Migranti, alla Humanity 1 è stato assegnato il porto di Genova: dista giorni di viaggio
Domenica aveva soccorso 273 persone nel bel mezzo del Mediterraneo, poi le è stato chiesto di selezionare le persone da far sbarcare in Sicilia e infine le è stato assegnato il porto di Genova, a giorni di viaggio di distanza: è quanto accaduto nelle ultime ore alla nave umanitaria Humanity 1, che denuncia ancora una volta come gli sbarchi selettivi e le pratiche del governo italiano – che assegna porti di sbarco sempre più lontani – siano contrari alla diritto marittimo internazionale.
In un video registrato dal ponte della nave, due membri dell'equipaggio della Humanity 1 hanno raccontato quanto accaduto. "Uno dei gommoni aveva già una crepa e stava iniziando ad affondare quando siamo arrivati, molte persone erano cadute in acqua. Le abbiamo portate a bordo, erano deboli e disidratate. Uno dei naufraghi aveva perso conoscenza, abbiamo dovuto rianimarlo immediatamente qui a bordo, e siamo stati impegnati a cercare di stabilizzarlo fino a notte fonda, quando è stato evacuato mentre diversi organi stavano collassando", hanno spiegato.

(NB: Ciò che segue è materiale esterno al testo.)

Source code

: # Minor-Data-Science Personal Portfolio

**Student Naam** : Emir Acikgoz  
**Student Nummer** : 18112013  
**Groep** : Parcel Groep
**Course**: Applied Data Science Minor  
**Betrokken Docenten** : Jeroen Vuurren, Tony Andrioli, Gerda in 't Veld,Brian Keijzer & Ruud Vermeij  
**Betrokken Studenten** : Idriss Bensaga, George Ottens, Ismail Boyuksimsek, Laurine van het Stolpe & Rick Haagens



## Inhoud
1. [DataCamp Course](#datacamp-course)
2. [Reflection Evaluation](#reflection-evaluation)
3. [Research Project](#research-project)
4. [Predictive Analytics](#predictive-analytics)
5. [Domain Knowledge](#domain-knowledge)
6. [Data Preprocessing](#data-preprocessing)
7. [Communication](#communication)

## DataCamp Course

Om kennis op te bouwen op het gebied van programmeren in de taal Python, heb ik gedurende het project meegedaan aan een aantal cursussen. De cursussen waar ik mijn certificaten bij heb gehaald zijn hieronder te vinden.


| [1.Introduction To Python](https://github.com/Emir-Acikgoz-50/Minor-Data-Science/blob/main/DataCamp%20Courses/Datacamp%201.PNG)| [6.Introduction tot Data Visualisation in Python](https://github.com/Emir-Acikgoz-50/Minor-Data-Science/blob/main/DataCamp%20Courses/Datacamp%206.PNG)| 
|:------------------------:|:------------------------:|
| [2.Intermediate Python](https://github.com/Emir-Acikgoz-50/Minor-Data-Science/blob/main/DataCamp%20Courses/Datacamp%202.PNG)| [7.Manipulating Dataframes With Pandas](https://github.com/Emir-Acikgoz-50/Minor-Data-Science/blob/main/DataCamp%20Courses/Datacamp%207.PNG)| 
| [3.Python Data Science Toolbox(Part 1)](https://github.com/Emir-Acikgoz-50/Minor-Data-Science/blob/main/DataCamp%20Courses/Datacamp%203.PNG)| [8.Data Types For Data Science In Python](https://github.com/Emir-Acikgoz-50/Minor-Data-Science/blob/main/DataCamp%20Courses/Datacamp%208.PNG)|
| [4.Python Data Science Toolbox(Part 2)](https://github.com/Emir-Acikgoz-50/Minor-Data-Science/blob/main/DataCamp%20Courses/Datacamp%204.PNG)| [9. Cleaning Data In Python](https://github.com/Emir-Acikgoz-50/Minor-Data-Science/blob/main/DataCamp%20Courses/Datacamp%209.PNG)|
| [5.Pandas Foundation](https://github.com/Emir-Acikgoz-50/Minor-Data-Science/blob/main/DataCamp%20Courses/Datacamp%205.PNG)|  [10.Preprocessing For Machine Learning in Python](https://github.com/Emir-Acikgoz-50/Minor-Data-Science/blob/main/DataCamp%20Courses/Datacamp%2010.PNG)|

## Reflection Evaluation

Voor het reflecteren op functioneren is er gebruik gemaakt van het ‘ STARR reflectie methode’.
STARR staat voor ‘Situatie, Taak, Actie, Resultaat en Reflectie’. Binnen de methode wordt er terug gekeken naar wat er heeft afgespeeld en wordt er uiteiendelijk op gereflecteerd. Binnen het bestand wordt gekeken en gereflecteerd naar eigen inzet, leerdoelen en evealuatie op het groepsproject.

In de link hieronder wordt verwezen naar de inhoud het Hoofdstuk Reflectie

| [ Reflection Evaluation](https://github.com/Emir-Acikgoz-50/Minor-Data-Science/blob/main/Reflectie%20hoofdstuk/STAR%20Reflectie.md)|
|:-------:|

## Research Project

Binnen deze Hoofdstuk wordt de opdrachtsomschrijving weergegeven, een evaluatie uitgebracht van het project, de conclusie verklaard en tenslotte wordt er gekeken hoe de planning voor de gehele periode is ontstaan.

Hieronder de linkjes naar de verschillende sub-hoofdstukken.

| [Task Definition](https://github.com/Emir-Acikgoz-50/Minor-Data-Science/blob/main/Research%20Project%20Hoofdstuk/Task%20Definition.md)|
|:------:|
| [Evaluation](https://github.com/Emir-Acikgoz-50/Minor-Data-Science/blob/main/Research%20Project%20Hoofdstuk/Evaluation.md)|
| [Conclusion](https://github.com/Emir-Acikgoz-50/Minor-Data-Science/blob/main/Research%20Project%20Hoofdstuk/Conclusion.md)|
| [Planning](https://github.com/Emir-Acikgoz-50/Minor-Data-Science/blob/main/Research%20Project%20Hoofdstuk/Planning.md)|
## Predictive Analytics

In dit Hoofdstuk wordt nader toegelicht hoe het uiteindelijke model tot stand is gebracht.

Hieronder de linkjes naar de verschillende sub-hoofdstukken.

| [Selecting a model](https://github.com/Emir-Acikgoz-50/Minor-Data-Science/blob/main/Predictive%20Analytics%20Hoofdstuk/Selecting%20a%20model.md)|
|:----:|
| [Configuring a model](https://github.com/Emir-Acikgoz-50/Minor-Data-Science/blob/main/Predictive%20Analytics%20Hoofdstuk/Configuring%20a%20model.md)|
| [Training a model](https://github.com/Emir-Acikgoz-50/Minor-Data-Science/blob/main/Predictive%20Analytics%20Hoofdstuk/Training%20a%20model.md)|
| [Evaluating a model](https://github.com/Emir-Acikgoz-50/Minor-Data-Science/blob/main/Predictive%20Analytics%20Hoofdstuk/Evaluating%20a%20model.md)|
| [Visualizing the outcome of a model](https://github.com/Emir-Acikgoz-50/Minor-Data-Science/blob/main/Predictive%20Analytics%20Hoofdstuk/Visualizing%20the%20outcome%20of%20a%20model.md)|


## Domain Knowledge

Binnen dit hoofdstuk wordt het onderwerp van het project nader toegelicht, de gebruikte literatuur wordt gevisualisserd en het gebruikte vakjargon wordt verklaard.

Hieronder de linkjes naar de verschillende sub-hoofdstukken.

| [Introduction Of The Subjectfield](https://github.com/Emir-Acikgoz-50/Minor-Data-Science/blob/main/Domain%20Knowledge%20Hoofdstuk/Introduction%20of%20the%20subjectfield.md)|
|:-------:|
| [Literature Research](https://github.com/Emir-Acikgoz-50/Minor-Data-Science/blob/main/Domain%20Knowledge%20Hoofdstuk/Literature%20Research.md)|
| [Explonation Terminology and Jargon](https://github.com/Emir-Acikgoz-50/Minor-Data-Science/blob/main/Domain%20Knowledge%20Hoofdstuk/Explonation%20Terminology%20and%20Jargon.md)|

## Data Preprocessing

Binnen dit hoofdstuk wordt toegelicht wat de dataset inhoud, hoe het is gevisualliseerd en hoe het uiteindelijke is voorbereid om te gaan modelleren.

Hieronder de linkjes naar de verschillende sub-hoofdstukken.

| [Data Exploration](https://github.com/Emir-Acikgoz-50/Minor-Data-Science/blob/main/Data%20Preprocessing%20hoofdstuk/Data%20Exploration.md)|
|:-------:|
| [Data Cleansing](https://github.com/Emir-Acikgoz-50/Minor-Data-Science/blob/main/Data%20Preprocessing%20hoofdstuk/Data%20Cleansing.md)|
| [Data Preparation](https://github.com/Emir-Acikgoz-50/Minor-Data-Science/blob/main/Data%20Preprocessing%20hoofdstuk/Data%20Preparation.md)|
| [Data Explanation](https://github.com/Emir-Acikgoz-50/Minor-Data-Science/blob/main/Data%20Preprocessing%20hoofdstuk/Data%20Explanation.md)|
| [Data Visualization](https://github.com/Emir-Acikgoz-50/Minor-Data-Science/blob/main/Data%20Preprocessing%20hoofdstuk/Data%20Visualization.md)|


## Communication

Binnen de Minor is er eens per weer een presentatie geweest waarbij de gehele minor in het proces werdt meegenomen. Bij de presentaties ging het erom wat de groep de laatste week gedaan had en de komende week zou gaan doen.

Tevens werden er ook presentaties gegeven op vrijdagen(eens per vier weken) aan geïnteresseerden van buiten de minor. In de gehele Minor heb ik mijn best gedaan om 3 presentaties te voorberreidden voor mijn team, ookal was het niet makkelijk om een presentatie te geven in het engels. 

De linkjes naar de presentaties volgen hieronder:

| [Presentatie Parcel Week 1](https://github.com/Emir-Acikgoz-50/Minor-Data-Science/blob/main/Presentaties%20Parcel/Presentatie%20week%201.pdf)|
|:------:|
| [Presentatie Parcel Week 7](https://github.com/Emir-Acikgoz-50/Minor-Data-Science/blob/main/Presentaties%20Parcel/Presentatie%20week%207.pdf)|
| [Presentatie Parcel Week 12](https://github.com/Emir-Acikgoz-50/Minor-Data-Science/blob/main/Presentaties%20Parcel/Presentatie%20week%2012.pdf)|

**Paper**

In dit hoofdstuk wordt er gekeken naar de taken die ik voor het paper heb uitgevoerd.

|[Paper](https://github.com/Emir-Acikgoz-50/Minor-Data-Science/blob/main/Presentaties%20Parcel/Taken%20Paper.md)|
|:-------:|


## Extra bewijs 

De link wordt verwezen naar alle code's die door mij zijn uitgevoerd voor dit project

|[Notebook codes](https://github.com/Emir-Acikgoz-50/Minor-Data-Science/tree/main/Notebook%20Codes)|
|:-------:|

Il mattino seguente, hanno proseguito, le autorità italiane hanno chiesto loro di selezionare i naufraghi che avrebbero dovuto essere evacuati immediatamente: "Una decisione impossibile da prendere per il nostro team. Avevamo pochissime informazioni sulle persone a bordo, non avevamo avuto il tempo per fare a tutti uno screening medico, né sapevamo ancora nulla dei legami familiari".
Alla fine, mentre circa 70 persone sono state portate immediatamente a terra ferma, altre 199 rimangono a bordo, in attesa sul ponte della nave: "Il caldo è estremo. Alcuni sopravvissuti ci hanno mostrato delle ferite sul corpo, i segni della tortura che è stata inflitta loro in Libia. Ci vogliono quattro giorni per arrivare a Genova, un tempo che ritarda le cure che possono ricevere solo a terra", hanno proseguito dall'equipaggio della nave umanitaria, chiedendo che tutti vengano immediatamente fatti sbarcare.

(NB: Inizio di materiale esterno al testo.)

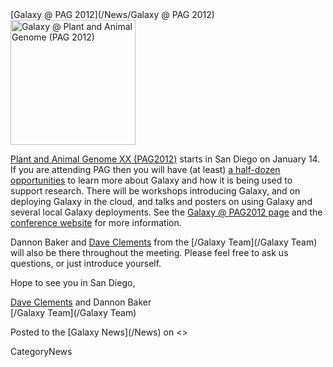 <div class='newsItemHeader'>[Galaxy @ PAG 2012](/News/Galaxy @ PAG 2012)</div>

<div class='right'><a href='/Events/PAG2012.md'><img src='/Events/PAG2012/PAG2012.png' alt='Galaxy @ Plant and Animal Genome (PAG 2012)' width="200" /></a></div>

[Plant and Animal Genome XX (PAG2012)](/Events/PAG2012) starts in San Diego on January 14.  If you are attending PAG then you will have (at least) [a half-dozen opportunities](/Events/PAG2012) to learn more about Galaxy and how it is being used to support research.  There will be workshops introducing Galaxy, and on deploying Galaxy in the cloud, and talks and posters on using Galaxy and several local Galaxy deployments.  See the [Galaxy @ PAG2012 page](/Events/PAG2012) and the [conference website](http://www.intlpag.org/) for more information.

Dannon Baker and [Dave Clements](/DaveClements) from the [/Galaxy Team](/Galaxy Team) will also be there throughout the meeting.  Please feel free to ask us questions, or just introduce yourself.

Hope to see you in San Diego,

[Dave Clements](/DaveClements) and Dannon Baker<br />
[/Galaxy Team](/Galaxy Team)

<div class='newsItemFooter'>Posted to the [Galaxy News](/News) on <<Date(2012-01-06T23:40:04Z)>></div>

CategoryNews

Intanto oggi è arrivata a Ortona, un altro porto lontano dal Mediterraneo centrale, la Life Support, nave umanitaria di Emergency. Tra i sopravvissuti, che erano stati soccorsi in mare venerdì scorso, c'era anche un ragazzo siriano che ha raccontato cosa voglia dire passare per la Libia da richiedente asilo: "In Libia ogni straniero è visto come una merce per i trafficanti. Attraverso i riscatti o riducendo le persone in condizioni di schiavitù, lucrano sulla pelle di migliaia di migranti che vanno in Libia per cercare un futuro migliore". Il suo viaggio è iniziato oltre due anni fa in Siria, un Paese devastato dalla guerra civile: "Nel mio Paese sono stato minacciato più volte per le mie idee, avevo paura per la mia incolumità e di esser fatto sparire come tante altre persone negli scorsi anni in Siria".
Così ha deciso di partire per la Libia, da dove contava di salpare per l'Europa: "Fin da subito la mia esperienza è stata segnata da violenza e da sfruttamento, in balia di trafficanti, miliziani, polizia". Per nove volte ha provato a partire, per otto non è arrivato a destinazione: è stato arrestato, o la barca si è immediatamente rotta costringendolo a tornare indietro a nuoto: "Durante questi due anni e passa, con i miei compagni di sventura, siamo stati picchiati, torturati, venduti come merce da un gruppo di milizie all'altro. Ho visto di tutto ma ho sempre tenuta viva la speranza che un giorno sarei riuscito a raggiungere l'Europa e grazie a voi oggi finalmente posso mettere piede in un Paese sicuro per la prima volta nella mia vita".